*YOUR TASK*. The expected output is the full set of entries, retyped verbatim, pictures excluded.

[[ SUPPLIED MATERIAL open ]]

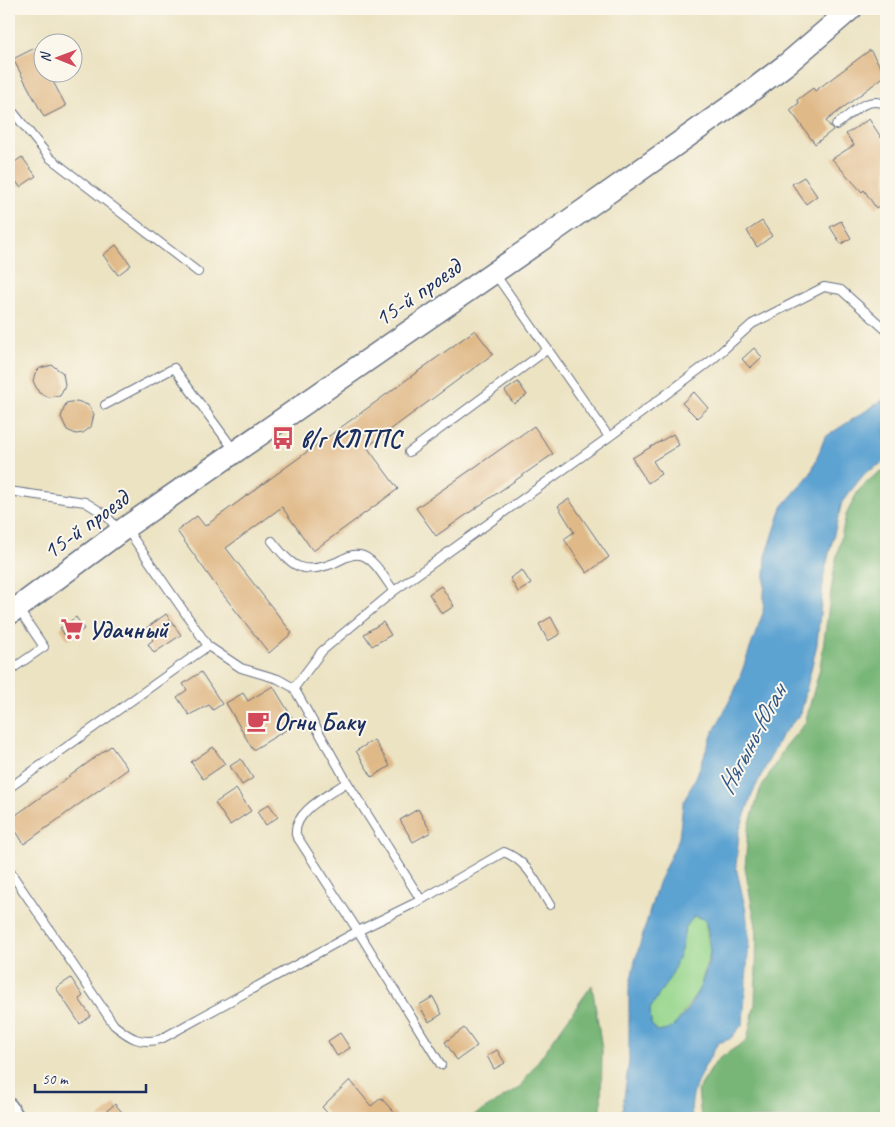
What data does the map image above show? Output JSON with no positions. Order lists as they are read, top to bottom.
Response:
{
  "streets": {
    "main road": ["15-й проезд"]
  },
  "water": ["Нягынь-Юган"],
  "places": {
    "bus stop": ["в/г КЛТПС"],
    "supermarket": ["Удачный"],
    "cafe": ["Огни Баку"]
  },
  "scale_bar": "50 m",
  "north": "left"
}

[[ SUPPLIED MATERIAL closed ]]

*EXERCISE ANSWER*.
What data does the map image above show? Output JSON with no positions. Order lists as they are read, top to bottom.
Response:
{
  "streets": {
    "main road": ["15-й проезд"]
  },
  "water": ["Нягынь-Юган"],
  "places": {
    "bus stop": ["в/г КЛТПС"],
    "supermarket": ["Удачный"],
    "cafe": ["Огни Баку"]
  },
  "scale_bar": "50 m",
  "north": "left"
}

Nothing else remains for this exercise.